Cojocaru: Now, scientifically, I am going to show (exaggerated voice) how much I love you guys en masse. Forget about mistletoe. Mistletoe is so last year. This is the next level of mistletoe.
Ann Curry: Are you going to get to something?
Cojocaru: I am. I am. Matt, get ready.
Curry and Natalie Morales: Aaah! (Laughter from being clued in)
Lauer: Three choices on the couch, but I have to be singled out!
Cojocaru: OK. But don't get thrown by the word. It's called a "Love Tester," which sounds a little naughty. This is a Love Tester. (Cojocaru holds up a six-inch, bulbous glass tube with a rounded base filled with colored fluid) It's a stocking stuffer. It's 10 bucks. And you put it in the palm of your -- (trails off; Cojo puts the rounded glass bottle in the palm of his hand and encloses his fingers around it) and it's filled with liquid. I believe it's Angelina Jolie's blood (Laughter), two for the price of one (Laughter), or Billy Bob's [blood] (Laughter). Put it in the palm of your hand, and you point it at the person you think you -- (trails off; Curry and Morales coo knowingly as Cojocaru points the object at Lauer) Matt, I -- (Trails off, laughter)

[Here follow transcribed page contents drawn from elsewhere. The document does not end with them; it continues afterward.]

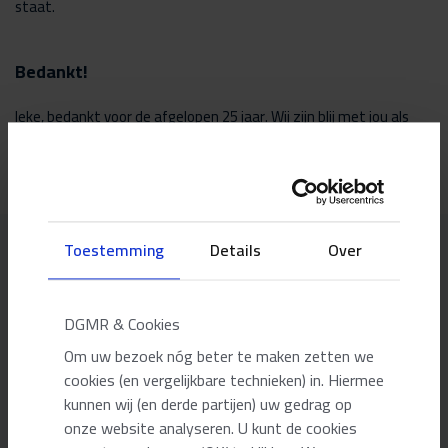
staat.
Bedankt!
Ieke, bedankt voor de afgelopen 25 jaar. Wij zijn blij met jou als
directeur. Je bent het bewijs van de kracht van DGMR!
Toestemming
Details
Over
Onze adviseurs
DGMR & Cookies
Om uw bezoek nóg beter te maken zetten we
Ieke Kuijpers-van Gaalen
Algemeen directeur en Senior adviseur
cookies (en vergelijkbare technieken) in. Hiermee
Energiebeleid
kunnen wij (en derde partijen) uw gedrag op
onze website analyseren. U kunt de cookies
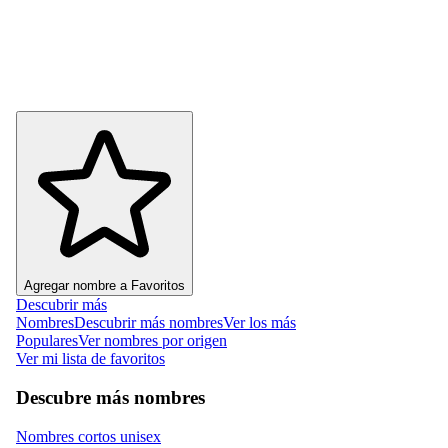
Agregar nombre a Favoritos
Descubrir más
Nombres
Descubrir más nombres
Ver los más
Populares
Ver nombres por origen
Ver mi lista de favoritos
Descubre más nombres
Nombres cortos unisex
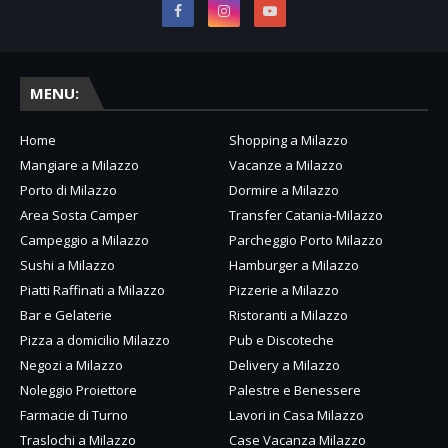
MENU:
Home
Shopping a Milazzo
Mangiare a Milazzo
Vacanze a Milazzo
Porto di Milazzo
Dormire a Milazzo
Area Sosta Camper
Transfer Catania-Milazzo
Campeggio a Milazzo
Parcheggio Porto Milazzo
Sushi a Milazzo
Hamburger a Milazzo
Piatti Raffinati a Milazzo
Pizzerie a Milazzo
Bar e Gelaterie
Ristoranti a Milazzo
Pizza a domicilio Milazzo
Pub e Discoteche
Negozi a Milazzo
Delivery a Milazzo
Noleggio Proiettore
Palestre e Benessere
Farmacie di Turno
Lavori in Casa Milazzo
Traslochi a Milazzo
Case Vacanza Milazzo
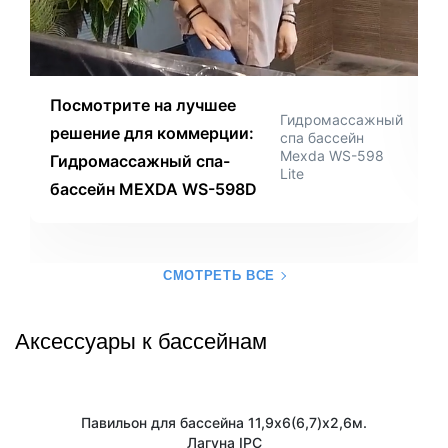
Посмотрите на лучшее
Гидромассажный
решение для коммерции:
спа бассейн
Mexda WS-598
Гидромассажный спа-
Lite
бассейн MEXDA WS-598D
СМОТРЕТЬ ВСЕ
Аксессуары к бассейнам
Павильон для бассейна 11,9х6(6,7)х2,6м.
Лагуна IPC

Cojocaru (screams as the object fails to perform): Matt, I don't love you! (Laughter; then, as Cojocaru waves the glass bottle around, the contents appear to bubble up) See, I love all of you! It boils over. Why don't you test it on each other to see how you feel about each other?
Vitagliano suggested that the fact that so many Americans are laissez-faire about Cojocaru and "flamboyant, flaming" homosexual men in general is evidence of a darkened spiritual condition that is enveloping the culture.
"If there is no God," Vitagliano said, "and if there is no design to human gender and sexuality, then they [the homosexual movement] are correct in saying that being gay is no big deal.... Too many Christians are loathe to bringing the argument back to the elephant in the room, back to whether there is a God. The culture has moved beyond the place where we can have those discussions."